Lou Reed is the craggy man in black leather, a permanent member of rock’s avant-garde without trying. Popular in all his guises, as Velvet Underground punk progenitor, as Seventies glam decadent, or as Nineties eagle-eyed chronicler. Or maybe just as the guy who wrote the original ‘Perfect Day’. But a book of song lyrics seems like an indulgence for any singer, no matter how important their music is.
Divorced from the sound the words often sit limply on the page, their intensity lost. Of course if you know the song then reading the lyrics often conjures up the music – the words themselves protected by the echo of noise which surrounds them. Open this book and you immediately see that the text has been spiced up: Ripple effects, fake tear-splodges (or are those rain-drops?), bubbles, teenage-doodles, choruses put sideways, boxing, black circles, oblongs these can be distracting when they interfere with the legibility of the lyrics; occasionally when they highlight elements of the songs they’re electrifying, such as when the words fracture in Magic and Loss, a cycle of lyrics about two friends’ death from cancer.
In poetry the ‘lyric’ is simply an intense poem, one in which a certain musicality and usually a strong rhythm is present. A song lyric is not a poem although it appears to be the same shape on the page. Ira Gershwin, in the foreword to his Collected Lyrics, puts it succinctly: ‘Since most of the lyrics in this lodgment were arrived at by fitting words mosaically to music already composed, any resemblance to actual poetry, living or dead, is highly improbable.’ Not poetry, the written song-lyric is a strange kind of half art-form. Collected here they present a wide canvas of voices, characters and mini-stories, from the vantage point of text rather than music.
Lou Reed once said that he harboured the desire to infuse rock’n’roll with the intelligence and scope of novels. "I was, perhaps, wrong," he concludes, thirty-five years into a successful career. His contemporaries are kinder about his achievements than he is himself. Pete Townshend commented in an interview: "Lou is like an Elmore Leonard crossed with Charles Bukowski – he’s actually better than both of them in my opinion. His story is often a neighborhood moment. He captures a specific, a colour, the nature of a feeling."

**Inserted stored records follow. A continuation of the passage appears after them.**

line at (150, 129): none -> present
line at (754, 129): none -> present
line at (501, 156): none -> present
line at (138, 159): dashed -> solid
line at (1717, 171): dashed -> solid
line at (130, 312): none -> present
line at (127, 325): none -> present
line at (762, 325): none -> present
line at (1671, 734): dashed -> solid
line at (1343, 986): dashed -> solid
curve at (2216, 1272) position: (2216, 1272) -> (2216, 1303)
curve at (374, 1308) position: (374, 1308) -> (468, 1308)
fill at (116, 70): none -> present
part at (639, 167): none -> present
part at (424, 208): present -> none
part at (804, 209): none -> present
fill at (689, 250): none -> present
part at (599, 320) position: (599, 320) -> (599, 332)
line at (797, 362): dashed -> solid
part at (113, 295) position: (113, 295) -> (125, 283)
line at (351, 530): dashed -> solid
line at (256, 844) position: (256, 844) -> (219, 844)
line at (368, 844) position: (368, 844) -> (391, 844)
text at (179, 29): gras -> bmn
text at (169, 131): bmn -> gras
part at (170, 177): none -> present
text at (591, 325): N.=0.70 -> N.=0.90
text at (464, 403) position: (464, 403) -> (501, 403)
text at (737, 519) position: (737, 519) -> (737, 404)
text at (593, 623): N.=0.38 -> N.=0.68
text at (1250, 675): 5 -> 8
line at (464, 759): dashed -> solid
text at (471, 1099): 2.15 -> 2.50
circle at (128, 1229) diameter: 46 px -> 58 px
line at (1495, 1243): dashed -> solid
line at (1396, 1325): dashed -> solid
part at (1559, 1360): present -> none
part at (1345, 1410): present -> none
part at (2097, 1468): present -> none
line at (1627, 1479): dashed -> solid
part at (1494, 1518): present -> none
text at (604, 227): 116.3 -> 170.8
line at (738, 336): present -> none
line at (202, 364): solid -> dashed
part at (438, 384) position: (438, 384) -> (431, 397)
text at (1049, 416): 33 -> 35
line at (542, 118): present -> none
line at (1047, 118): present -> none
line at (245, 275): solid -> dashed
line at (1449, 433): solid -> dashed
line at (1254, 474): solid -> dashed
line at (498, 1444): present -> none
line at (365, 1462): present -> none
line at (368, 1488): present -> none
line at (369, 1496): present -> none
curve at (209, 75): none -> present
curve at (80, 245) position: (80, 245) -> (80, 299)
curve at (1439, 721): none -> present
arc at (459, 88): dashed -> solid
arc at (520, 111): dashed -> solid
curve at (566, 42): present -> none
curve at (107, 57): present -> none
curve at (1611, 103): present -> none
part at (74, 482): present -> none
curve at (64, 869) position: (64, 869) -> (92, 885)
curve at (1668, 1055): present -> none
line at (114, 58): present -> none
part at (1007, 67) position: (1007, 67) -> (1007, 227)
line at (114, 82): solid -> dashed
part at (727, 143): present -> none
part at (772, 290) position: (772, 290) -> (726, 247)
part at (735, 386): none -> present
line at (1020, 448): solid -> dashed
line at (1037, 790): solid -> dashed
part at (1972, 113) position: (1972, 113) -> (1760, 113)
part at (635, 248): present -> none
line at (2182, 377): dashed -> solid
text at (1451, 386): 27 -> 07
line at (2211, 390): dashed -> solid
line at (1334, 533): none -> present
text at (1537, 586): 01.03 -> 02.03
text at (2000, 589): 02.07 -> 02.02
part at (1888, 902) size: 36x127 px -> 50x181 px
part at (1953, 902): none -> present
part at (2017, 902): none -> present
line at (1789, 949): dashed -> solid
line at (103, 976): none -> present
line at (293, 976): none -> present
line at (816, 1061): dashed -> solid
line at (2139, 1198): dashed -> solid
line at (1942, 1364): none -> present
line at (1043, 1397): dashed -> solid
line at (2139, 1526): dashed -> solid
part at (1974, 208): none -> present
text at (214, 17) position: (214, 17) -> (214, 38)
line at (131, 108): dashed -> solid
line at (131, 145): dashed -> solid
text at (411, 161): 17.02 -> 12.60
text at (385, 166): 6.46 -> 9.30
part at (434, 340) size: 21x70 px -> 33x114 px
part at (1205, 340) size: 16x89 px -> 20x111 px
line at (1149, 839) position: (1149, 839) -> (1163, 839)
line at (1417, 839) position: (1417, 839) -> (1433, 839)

Is Lou Reed a literary figure in this sense? Bukowski and Leonard are bad comparisons. He’s closer to elements of Kerouac or Hubert Selby Jnr in that his characters are all looking for (and usually fail to gain) transformation or at least escape, through violence, drugs, or dangerous sex in the early songs, and later in magic, childbirth and even love. But we kick off with lyrics like ‘Heroin’
Heroin, it’s my wife and it’s my life
Because a mainer to my vein
Leads to a center in my head
And then I’m better off than dead
with their emphasis on release via drugs, or sadomasochism, as in ‘Venus in Furs’ (which uses the characters from the novel) or the more veiled practices implied in ‘Some Kinda Love’, with its line: ‘And no kinds of love / are better than others’ concluding with ‘I don’t know just what it’s all about / Put on your red pyjamas and find out’. These themes are carried right through.
In fact, I was surprised just how coherent Reed’s output has been, whether a lyric about a gay boy alienated at school by the macho environment but in love with his football coach (‘Coney Island Baby’), transgender transformations (‘hey sugar, take a walk on the wild side’), or a man who wants to be tortured: ‘They put a pin through the nipples on his chest / He thought he was a saint’ (‘Blue Mask’). Longed-for but temporary escape is even there in ‘Perfect Day’, with its narrator who admits ‘It’s just a perfect day / You made me forget myself / I thought I was someone else / Someone good’.
It’s a tell-tale line: someone good. If the songs take non-moralistic stances, often the characters are aware of society’s strictures as oppressive – ‘that’s the difference between wrong and right / But Billy said / that both those words are dead’. On the page the lyrics which work best are either these narrated monologues (they have the drama and literary qualities), or the comic such as ‘Sex With Your Parents’, an acidic attack on right-wing politicians. Readers should head straight for these (which make up about seventy per cent of the book) and ignore the rest which should never have been typed up at all: bad songs from his misfire releases becoming even worse when all we can see are the words. If it was a Selected then what a book it would be; as a Collected the best lyrics here shine brightly and ultimately point us back to the music.